The Nasdaq Composite was down 2.4%, its worst day since May, and the S&P 500 was down 1.7%. The Dow Jones Industrial Average lost 467 points, or around 1.3%.
The US 10-year Treasury yield continued to surge on Tuesday, rising to 1.558% as investors bet the Fed would keep its promise to curb its emergency bond purchases as inflation rises. The 10-year yield has turned dramatically to its highest level since June since the Fed signaled last week that it would “soon” scale back its $ 120 billion monthly bond purchases.
The 10-year rate was 1.29% once last week and even 1.13% in August. The 30-year Treasury yield was also moving, topping the 2% mark.
“The market has become increasingly aware of the reality that returns have been terribly low compared to fundamentals. Now the Fed is moving, and everyone is moving their positions at once, like we normally do, ”said Kathy Jones, chief fixed income strategist at the Schwab Center for Financial Research.
Tech stocks fell as a rapid rise in interest rates made their future cash flows less valuable and, in turn, made popular stocks appear overvalued. Higher interest rates also hamper tech companies’ ability to fund their growth and buy back stocks.
The shares of Facebook, Alphabet and Amazon lost more than 3%. Big chip stocks struggled with Nvidia losing more than 4%.
The mood also weighed on a household showdown in Washington. Senate Republicans on Monday blocked a House-passed bill that would have funded the government through December, and suspended the debt ceiling through December 2022.
Congress must approve state funding by Friday to avoid a shutdown, and Treasury Secretary Janet Yellen warned Congress in a letter Tuesday that lawmakers must raise the debt ceiling by October 18 to avoid a national bankruptcy. President Biden’s massive infrastructure plan also faces an uncertain future.
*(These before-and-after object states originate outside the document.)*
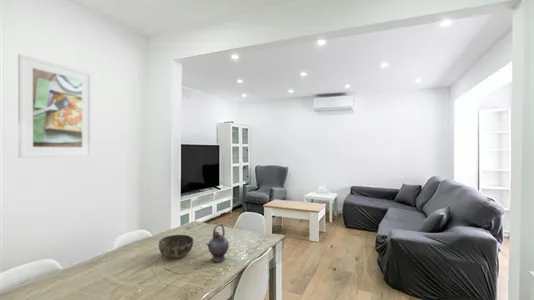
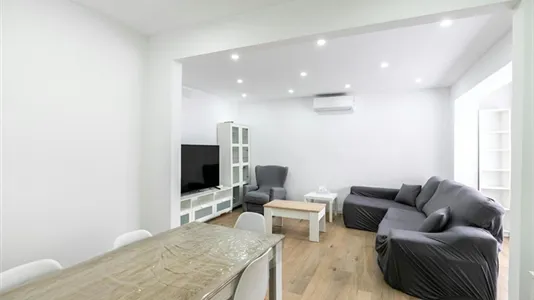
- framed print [17,53,93,159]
- bowl [158,234,195,259]
- teapot [204,223,230,263]
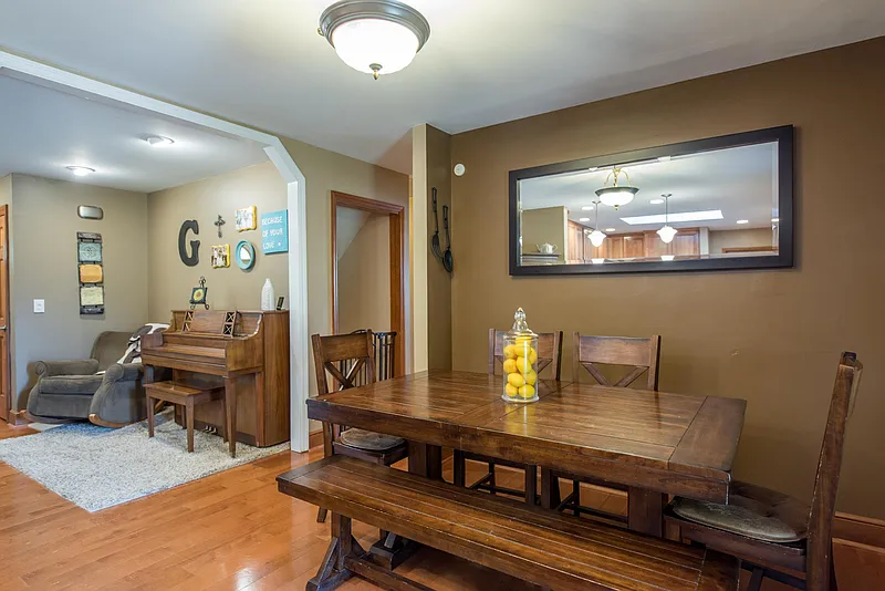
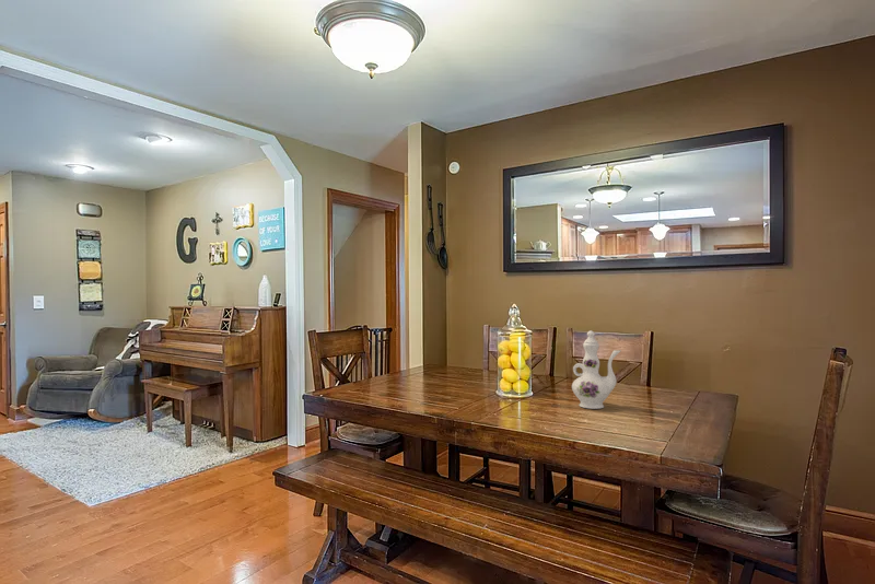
+ chinaware [571,329,622,410]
“What is happening in Washington is certainly not helping as we have a lot of uncertainty about tax policy and of course the debt ceiling,” said Jeff Buchbinder, equity strategist at LPL Financial.
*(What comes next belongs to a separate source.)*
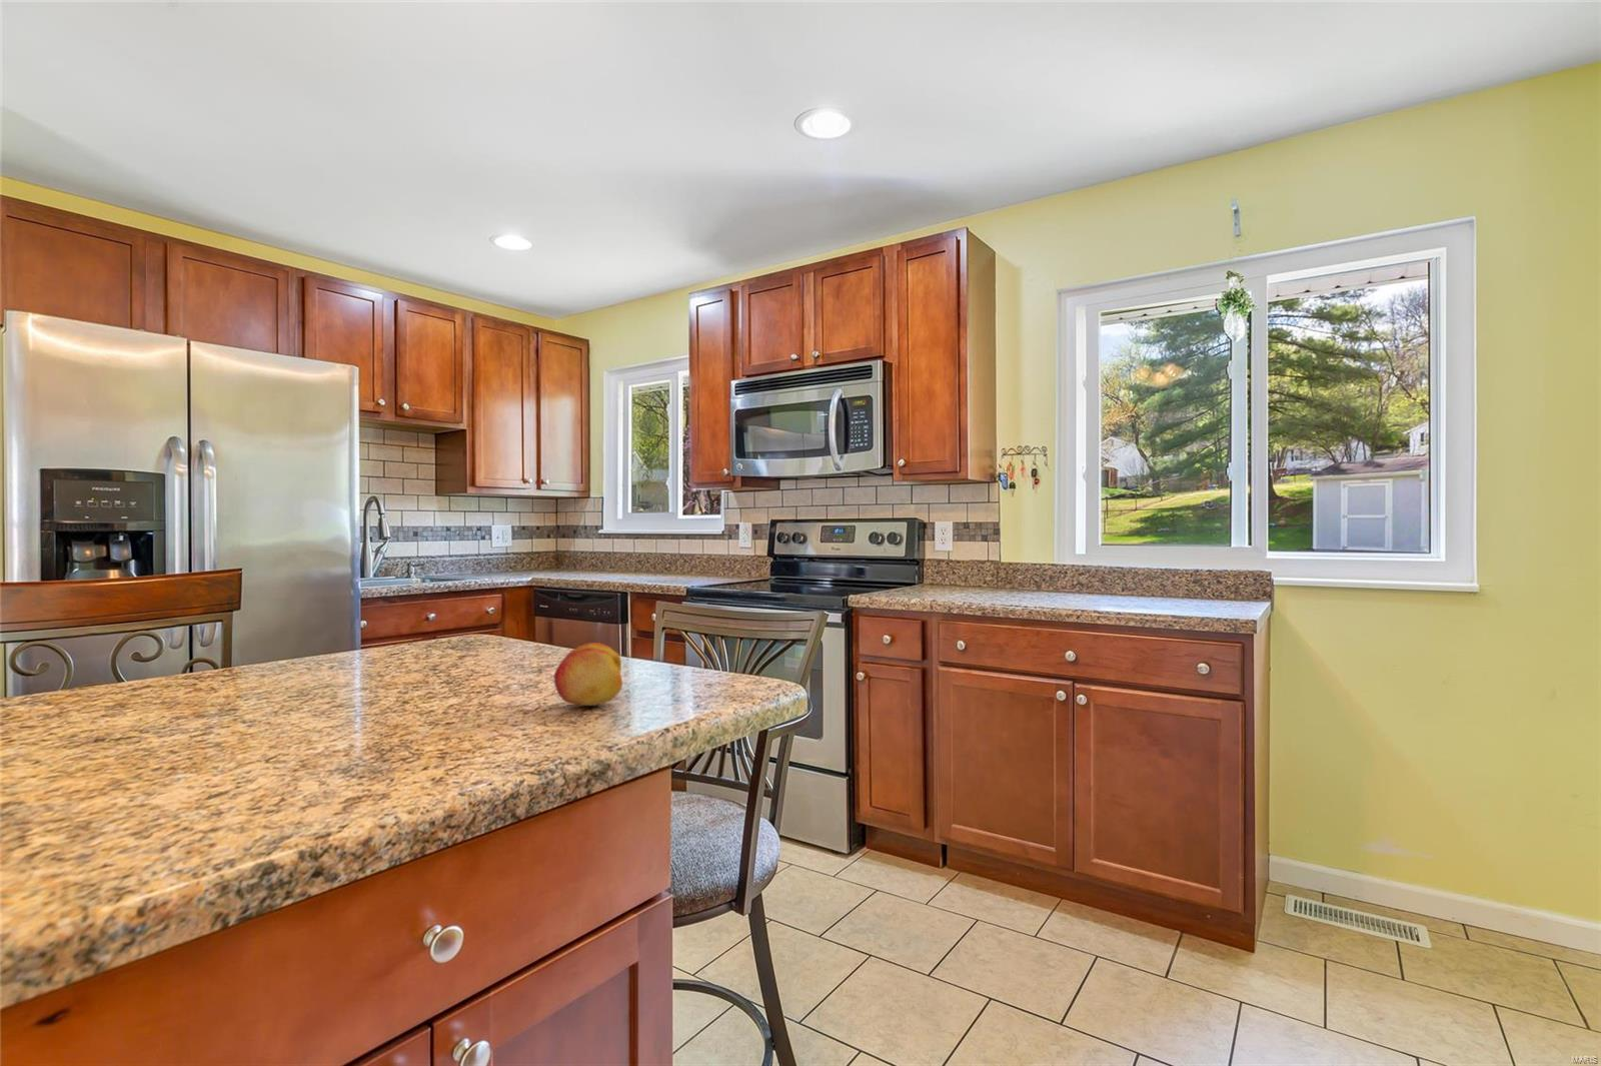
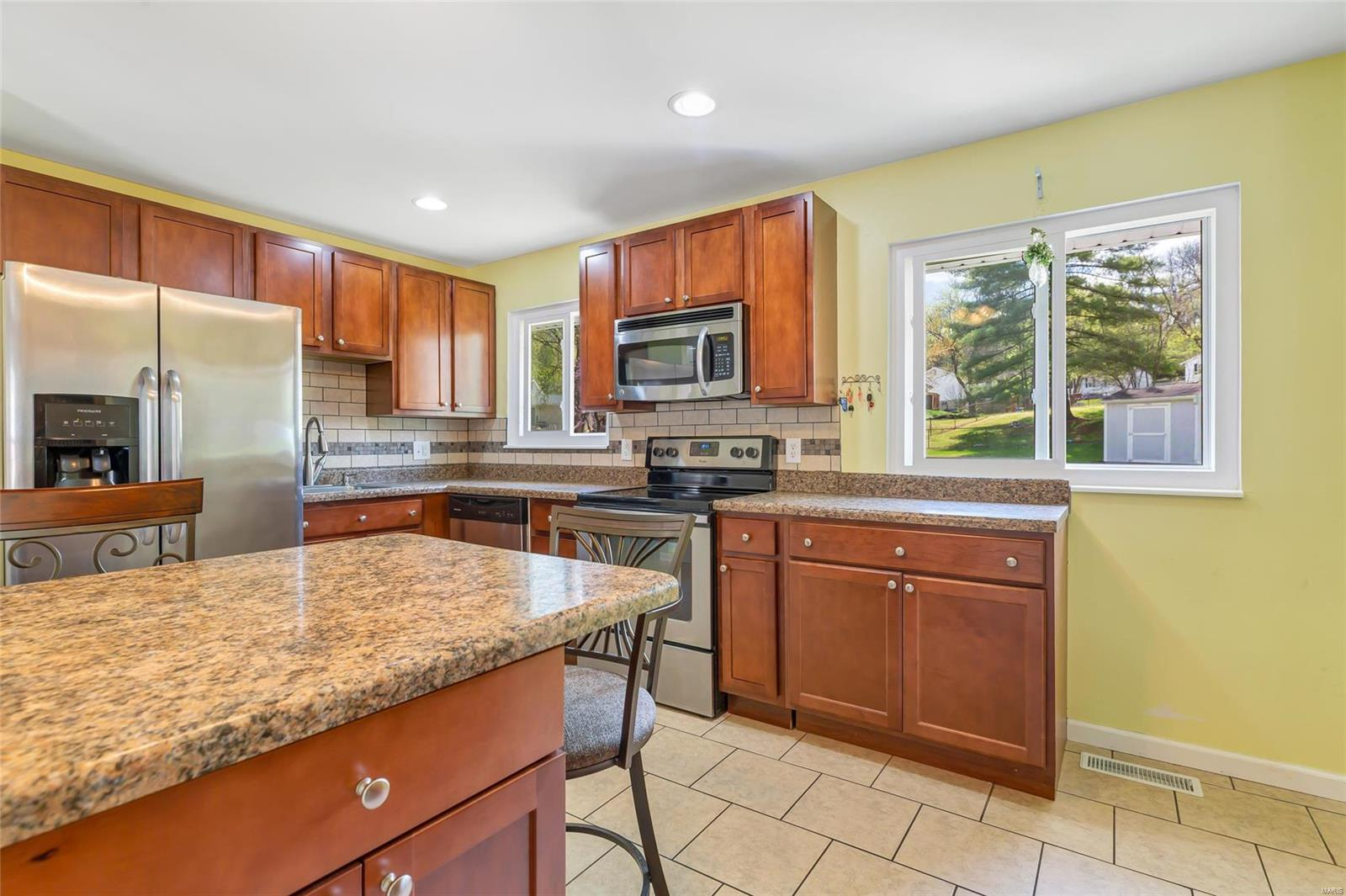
- fruit [552,641,623,707]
As technology stocks dragged the broader market down, sectors tied to the economic reopening outperformed and energy stocks rose slightly. Ford’s shares rose 1% after the company announced plans to build new manufacturing facilities in the United States
“I actually had a little déjà vu last fall, if you remember last September when we saw interest rates move a little and technology react,” said Jeff Kilburg, chief investment officer, Sanctuary Wealth. “And selling pressures in technology were really a catalyst for reflation and rotation trading last fall, and here we are again.”
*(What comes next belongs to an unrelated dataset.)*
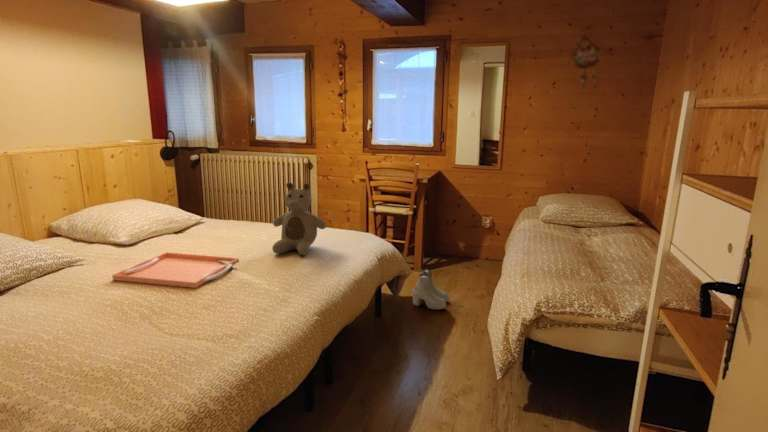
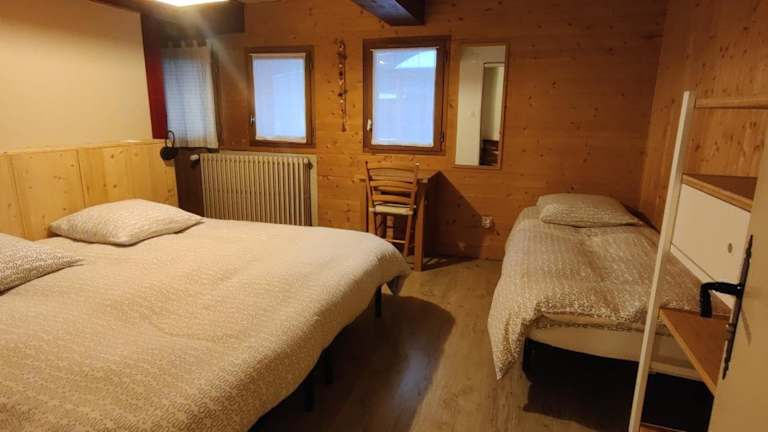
- boots [412,268,450,311]
- teddy bear [271,181,327,256]
- serving tray [111,251,240,289]
- cuckoo clock [570,32,602,89]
Federal Reserve Chairman Jerome Powell told the Senate Banking Committee Tuesday that inflation could last longer than expected due to supply chain problems and reopening pressures.
“These effects have been bigger and longer-lasting than expected, but they will wear off and as they do inflation is likely to slide back towards our longer-term 2 percent target,” said Powell.
Tuesday’s weakness prolonged major index losses in September. The Nasdaq is down 4.2% for the month to date, while the S&P 500 and Dow are down 3.5% and 2.7%, respectively.
– with reports from CNBC’s Patti Domm.